Open Banking and Crypto: Shared Composability
Open banking and decentralized finance share a fundamental design philosophy: composability. Both break down monolithic financial systems into modular components that third parties can combine in new ways.
In open banking, standardized APIs let fintechs compose new products from existing bank infrastructure: a lending app reads transaction data from one bank and initiates a loan disbursement through another. In DeFi, composable smart contracts let protocols build on each other: a lending protocol reads collateral values from a price oracle and triggers liquidations through a decentralized exchange.
The key difference is permission. Open banking is permissioned: TPPs must obtain regulatory authorization and individual customer consent. DeFi is permissionless: anyone can build on any protocol without approval. This distinction shapes the tradeoffs. Open banking offers regulatory protection and dispute resolution but moves slowly. DeFi offers instant innovation but carries smart contract risk and lacks consumer safeguards.

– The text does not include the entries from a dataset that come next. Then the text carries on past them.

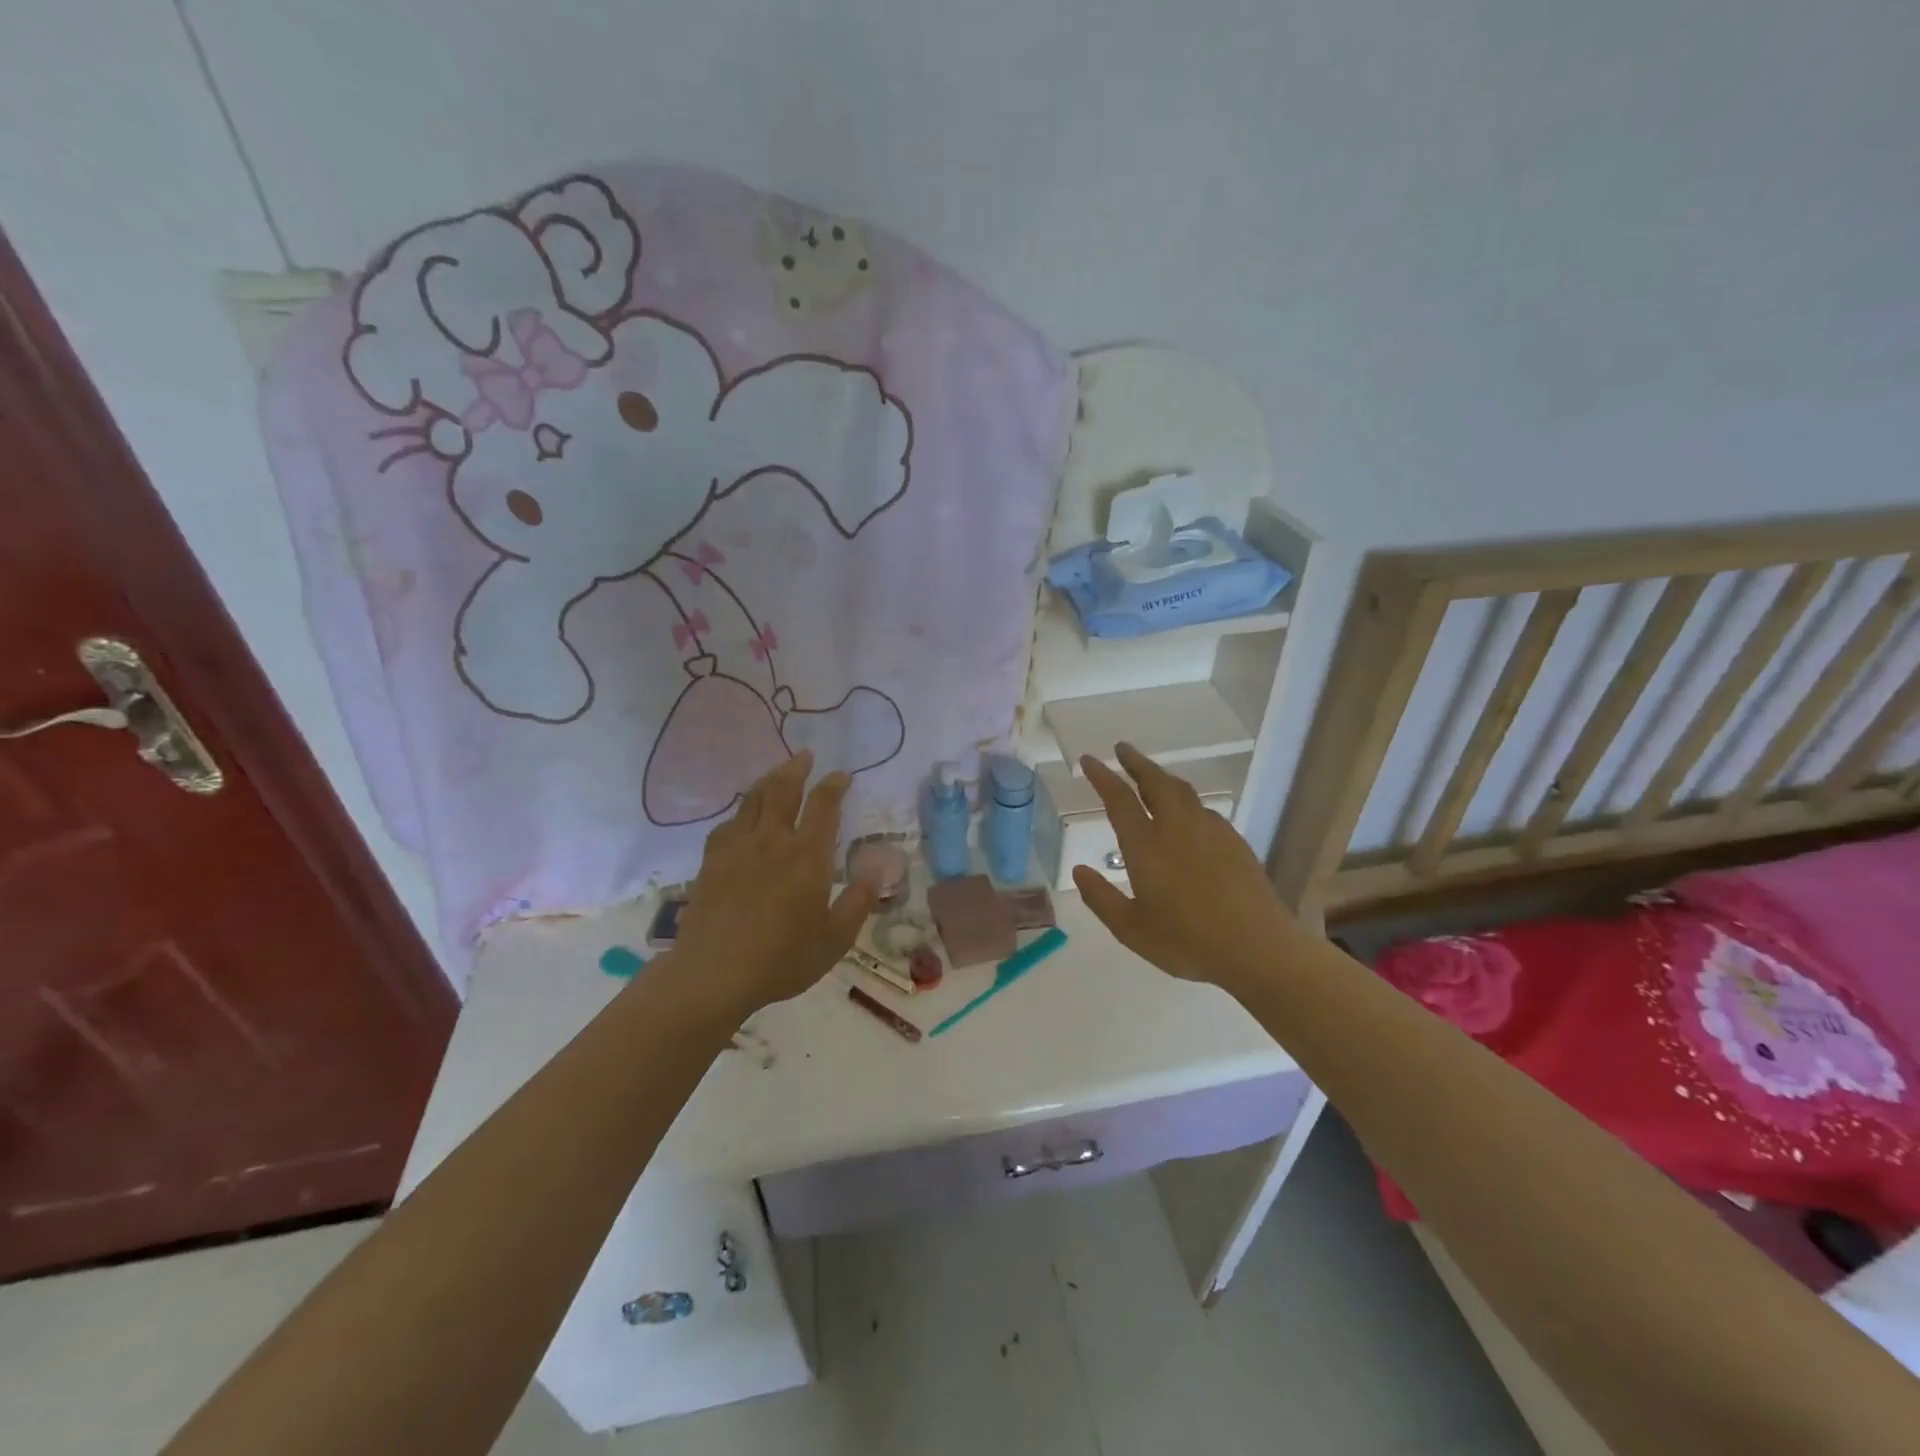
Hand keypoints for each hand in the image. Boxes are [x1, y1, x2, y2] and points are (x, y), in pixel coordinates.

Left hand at [663, 752, 875, 1021]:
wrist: (714, 974)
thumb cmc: (782, 959)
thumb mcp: (835, 939)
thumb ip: (858, 901)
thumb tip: (878, 870)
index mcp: (808, 856)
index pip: (824, 805)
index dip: (834, 785)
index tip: (841, 775)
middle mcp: (773, 841)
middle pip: (784, 790)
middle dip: (797, 768)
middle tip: (805, 756)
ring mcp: (737, 848)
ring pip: (754, 800)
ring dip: (769, 780)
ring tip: (778, 773)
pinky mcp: (711, 861)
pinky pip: (728, 823)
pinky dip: (741, 811)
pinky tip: (743, 817)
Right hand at [1072, 743, 1299, 993]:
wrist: (1258, 948)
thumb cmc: (1187, 942)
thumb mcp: (1131, 930)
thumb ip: (1101, 898)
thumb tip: (1080, 870)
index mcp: (1147, 846)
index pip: (1119, 799)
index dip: (1102, 776)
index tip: (1090, 760)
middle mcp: (1177, 828)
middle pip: (1155, 782)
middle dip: (1136, 762)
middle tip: (1122, 750)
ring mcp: (1211, 831)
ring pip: (1182, 791)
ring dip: (1162, 778)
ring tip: (1151, 776)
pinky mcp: (1235, 842)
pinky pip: (1204, 810)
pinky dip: (1187, 801)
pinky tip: (1187, 815)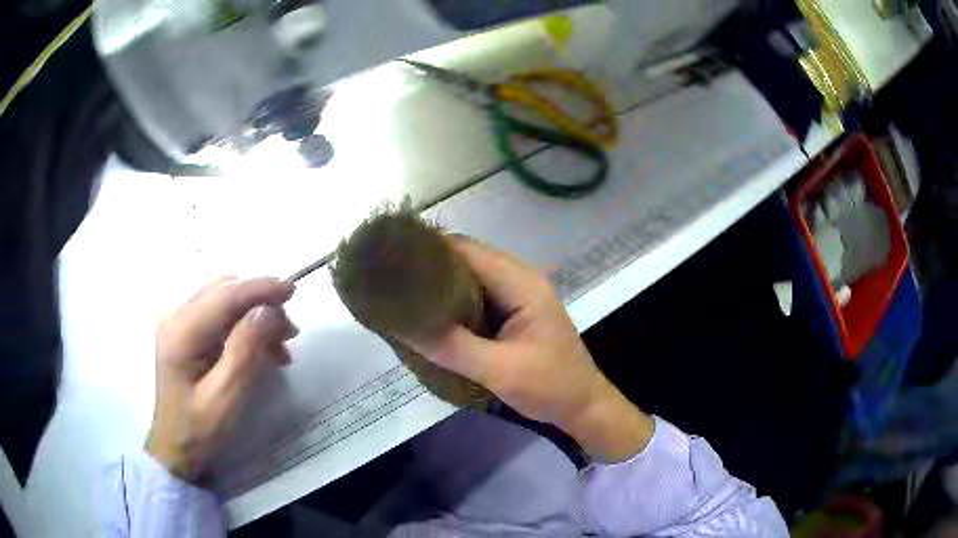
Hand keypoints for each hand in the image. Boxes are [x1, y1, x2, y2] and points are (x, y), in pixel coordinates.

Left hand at [146, 277, 296, 480]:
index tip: (293, 291)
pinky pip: (218, 313)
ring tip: (278, 348)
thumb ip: (244, 350)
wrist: (174, 447)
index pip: (226, 295)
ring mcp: (178, 322)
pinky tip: (257, 347)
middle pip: (225, 290)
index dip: (261, 288)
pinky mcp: (184, 331)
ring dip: (253, 314)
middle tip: (289, 335)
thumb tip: (267, 310)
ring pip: (224, 299)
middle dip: (260, 304)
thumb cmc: (199, 430)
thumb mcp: (225, 397)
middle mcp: (177, 316)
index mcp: (182, 331)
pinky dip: (242, 324)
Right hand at [408, 238, 653, 462]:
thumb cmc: (550, 386)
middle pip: (467, 260)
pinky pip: (478, 299)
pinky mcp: (514, 314)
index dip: (429, 251)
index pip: (467, 250)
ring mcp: (518, 297)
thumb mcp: (499, 370)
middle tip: (392, 283)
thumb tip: (402, 323)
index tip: (392, 261)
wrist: (584, 407)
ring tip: (404, 297)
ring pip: (471, 280)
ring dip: (441, 286)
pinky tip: (432, 317)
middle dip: (430, 268)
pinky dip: (454, 303)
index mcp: (521, 282)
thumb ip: (451, 346)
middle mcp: (519, 280)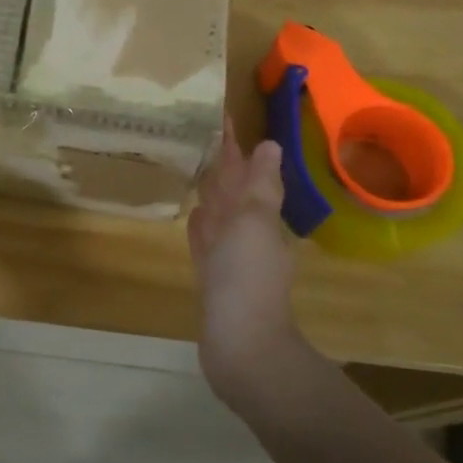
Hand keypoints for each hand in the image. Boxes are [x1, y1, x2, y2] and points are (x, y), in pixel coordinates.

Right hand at [187, 119, 302, 395]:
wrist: (241, 345)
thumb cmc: (247, 277)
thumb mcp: (255, 222)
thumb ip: (259, 186)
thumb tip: (270, 145)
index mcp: (261, 217)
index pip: (246, 172)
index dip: (235, 146)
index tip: (221, 117)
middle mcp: (248, 234)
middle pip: (232, 192)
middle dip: (222, 165)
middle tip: (200, 135)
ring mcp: (229, 258)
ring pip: (219, 215)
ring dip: (210, 193)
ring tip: (194, 168)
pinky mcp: (212, 279)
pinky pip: (206, 243)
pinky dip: (201, 227)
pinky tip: (192, 215)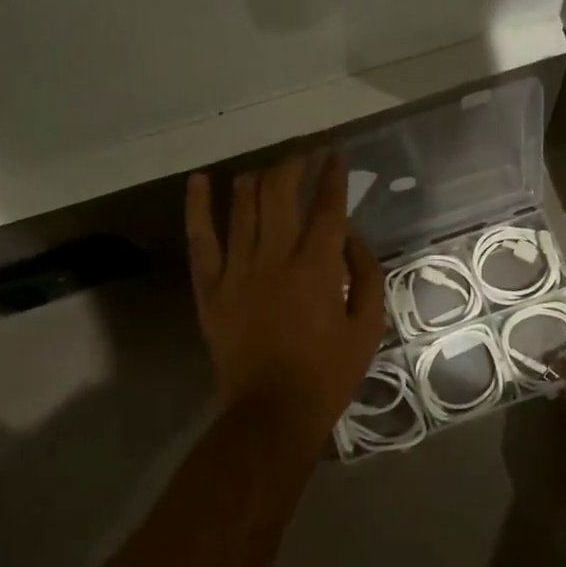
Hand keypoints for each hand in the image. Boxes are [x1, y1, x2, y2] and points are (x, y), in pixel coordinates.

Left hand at [185, 152, 385, 443]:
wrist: (272, 412)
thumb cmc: (328, 373)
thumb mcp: (368, 326)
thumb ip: (364, 274)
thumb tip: (349, 237)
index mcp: (317, 268)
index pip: (327, 206)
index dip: (332, 175)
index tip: (335, 155)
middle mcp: (274, 257)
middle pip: (279, 193)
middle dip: (293, 164)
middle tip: (304, 154)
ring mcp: (236, 270)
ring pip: (241, 206)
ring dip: (256, 178)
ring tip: (268, 170)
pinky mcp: (210, 288)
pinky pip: (200, 239)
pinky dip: (197, 206)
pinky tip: (199, 181)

Crypto payment systems like Spark sit at an interesting intersection. Like open banking, they enable programmable financial infrastructure with standardized interfaces. Like DeFi, they offer self-custody and reduced reliance on intermediaries. As open banking evolves toward broader "open finance" frameworks and stablecoin regulation matures globally, the boundary between traditional and decentralized financial infrastructure continues to blur.
Risks and Considerations
Security
API-based access is more secure than screen scraping, but it still creates risk. Every authorized TPP becomes a potential attack surface. Robust implementations require Financial-grade API (FAPI) security profiles, mutual TLS, and continuous monitoring. Banks must maintain API infrastructure while TPPs must protect stored tokens and customer data.
Consent and Privacy
Meaningful consent requires customers to understand exactly what data they are sharing, with whom, and for how long. In practice, consent screens can be complex and easy to click through without reading. Regulations increasingly require granular consent (specific data sets rather than blanket access) and easy revocation, but effective implementation remains a challenge across all markets.
Fragmented Standards
Each regulatory regime has its own API standard, creating complexity for companies operating across borders. A TPP that works with UK banks must implement different APIs for EU banks and yet another standard for US institutions. Harmonization efforts exist but progress slowly, increasing development costs for global fintech products. This fragmentation mirrors similar challenges in cross-border payments, where correspondent banking networks impose their own interoperability constraints.
Regulatory Uncertainty
The US experience illustrates the risk of regulatory shifts. The CFPB finalized Section 1033 in October 2024 and then asked the court to vacate its own rule seven months later. Companies that invested in compliance face uncertainty about future requirements. In contrast, the EU and UK provide more stable regulatory environments, but PSD3's multi-year implementation timeline means the full picture remains incomplete.
This glossary entry is for informational purposes only and does not constitute financial or investment advice. Always do your own research before using any protocol or technology.